I used to live in Salt Lake just before I left, in the highest appartment in the area - 5 stories! 1052 Ala Nanu Street. Close to Safeway. Tried to find it in May and it looked like a two car garage compared to the highrise buildings there now.


----------



## linecut (Mar 21, 2007)

Pomai,
i really like your bloq.. i just put gas $ 2.97 a gallon and thats not that bad. from what it was before..now i only cost me 68.00 to fill up my truck. before it was almost into the 80's once a week.. i use mostly lump charcoal. when i first got my BGEs i was useing BGE lump and a bag was going for 29.99 for 20 lb bag.. way to much for me..i get my lump from walmart now for 6.50 for a 10 lb bag.. sure wish we had a sam's or costco would move to this side of the island..


----------



## tonto1117 (Mar 21, 2007)

Welcome to the SMF Pomai, and thanks for the GREAT tutorial!!!! 
	

	
	
		
		



		
		
	


	





 Absolutley fantastic looking!!! 

Glad you found us.


----------



## pomai (Mar 21, 2007)

Howzit braddah Curt! 

Good to see another local boy in this neck-o-the-woods.

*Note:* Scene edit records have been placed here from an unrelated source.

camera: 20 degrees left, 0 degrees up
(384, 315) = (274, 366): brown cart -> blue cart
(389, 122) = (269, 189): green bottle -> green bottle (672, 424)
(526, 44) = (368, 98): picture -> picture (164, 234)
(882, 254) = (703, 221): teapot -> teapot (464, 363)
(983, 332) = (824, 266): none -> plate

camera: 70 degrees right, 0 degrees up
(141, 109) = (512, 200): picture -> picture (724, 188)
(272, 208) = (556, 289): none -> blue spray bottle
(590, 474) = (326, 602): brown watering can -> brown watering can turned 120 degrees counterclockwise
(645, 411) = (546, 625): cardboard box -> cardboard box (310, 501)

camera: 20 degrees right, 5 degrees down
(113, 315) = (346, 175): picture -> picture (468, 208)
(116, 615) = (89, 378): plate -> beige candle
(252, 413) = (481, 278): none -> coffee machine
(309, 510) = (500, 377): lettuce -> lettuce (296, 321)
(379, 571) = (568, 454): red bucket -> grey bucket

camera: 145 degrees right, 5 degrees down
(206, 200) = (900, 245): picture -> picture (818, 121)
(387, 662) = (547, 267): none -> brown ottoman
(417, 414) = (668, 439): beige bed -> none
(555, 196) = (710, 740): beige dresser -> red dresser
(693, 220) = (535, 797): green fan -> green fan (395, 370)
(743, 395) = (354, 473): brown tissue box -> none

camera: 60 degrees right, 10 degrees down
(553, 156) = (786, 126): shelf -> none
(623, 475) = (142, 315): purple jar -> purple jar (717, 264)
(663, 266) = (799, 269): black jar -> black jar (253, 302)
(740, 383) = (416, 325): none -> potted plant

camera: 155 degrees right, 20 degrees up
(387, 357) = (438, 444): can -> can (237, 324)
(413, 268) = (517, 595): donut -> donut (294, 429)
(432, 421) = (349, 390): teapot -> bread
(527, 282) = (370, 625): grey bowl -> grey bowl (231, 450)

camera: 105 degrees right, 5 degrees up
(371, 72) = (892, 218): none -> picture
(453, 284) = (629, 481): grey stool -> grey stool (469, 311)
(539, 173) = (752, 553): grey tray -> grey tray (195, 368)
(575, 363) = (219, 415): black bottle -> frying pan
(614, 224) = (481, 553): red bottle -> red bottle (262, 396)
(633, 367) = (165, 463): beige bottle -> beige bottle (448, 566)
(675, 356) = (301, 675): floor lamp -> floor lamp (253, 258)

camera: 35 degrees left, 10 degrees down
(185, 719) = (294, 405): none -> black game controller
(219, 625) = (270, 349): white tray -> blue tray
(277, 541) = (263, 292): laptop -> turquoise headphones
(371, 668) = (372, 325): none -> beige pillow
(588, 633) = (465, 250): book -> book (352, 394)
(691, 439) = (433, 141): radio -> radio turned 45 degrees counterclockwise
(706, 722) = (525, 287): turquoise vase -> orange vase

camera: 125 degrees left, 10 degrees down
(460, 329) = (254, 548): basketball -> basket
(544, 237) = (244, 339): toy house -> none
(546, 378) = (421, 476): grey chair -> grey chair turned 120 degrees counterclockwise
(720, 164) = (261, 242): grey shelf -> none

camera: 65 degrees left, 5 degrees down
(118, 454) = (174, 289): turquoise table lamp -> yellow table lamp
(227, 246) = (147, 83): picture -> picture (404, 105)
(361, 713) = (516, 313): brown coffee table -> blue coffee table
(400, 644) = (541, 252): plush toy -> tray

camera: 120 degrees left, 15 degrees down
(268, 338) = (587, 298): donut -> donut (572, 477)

I bet being a big islander, you must have done your share of smoking wild pig! 

Most Oahu grocery stores have a form of BGE lump coal under the name MAUI KIAWE CHARCOAL, packaged like this...







$5.99 is a sale price. Regularly it's $7.99 for the same bag. So doing the math here, on sale that would come out to $15 per 20 lbs of Kiawe (the real stuff!) lump coal. Not bad. That's half the price of the BGE (Royal Oak) brand you were buying. Plus you're supporting a local company. 







Next time I buy some, I'll take a photo of the actual Kiawe coal product to share here.


----------



## linecut (Mar 21, 2007)

i just found the Maui kiawe at KTA it was marked 9.99 for a #8 lb bag thats about $24.50 for a#20lb ..it is a little cheaper than the BGE stuff.. i would like to buy local.. but thier killing us over here with thier markups...thats way peaple here are ready for a super walmart or sams or costco..and maybe then the prices will get real..laters my friend...thanks for the info..

this week end me an my friend cut and smoked 2 pua'a.. one wild and a small commercial one to use for the fat..to make sausage..and kalua..

 .


----------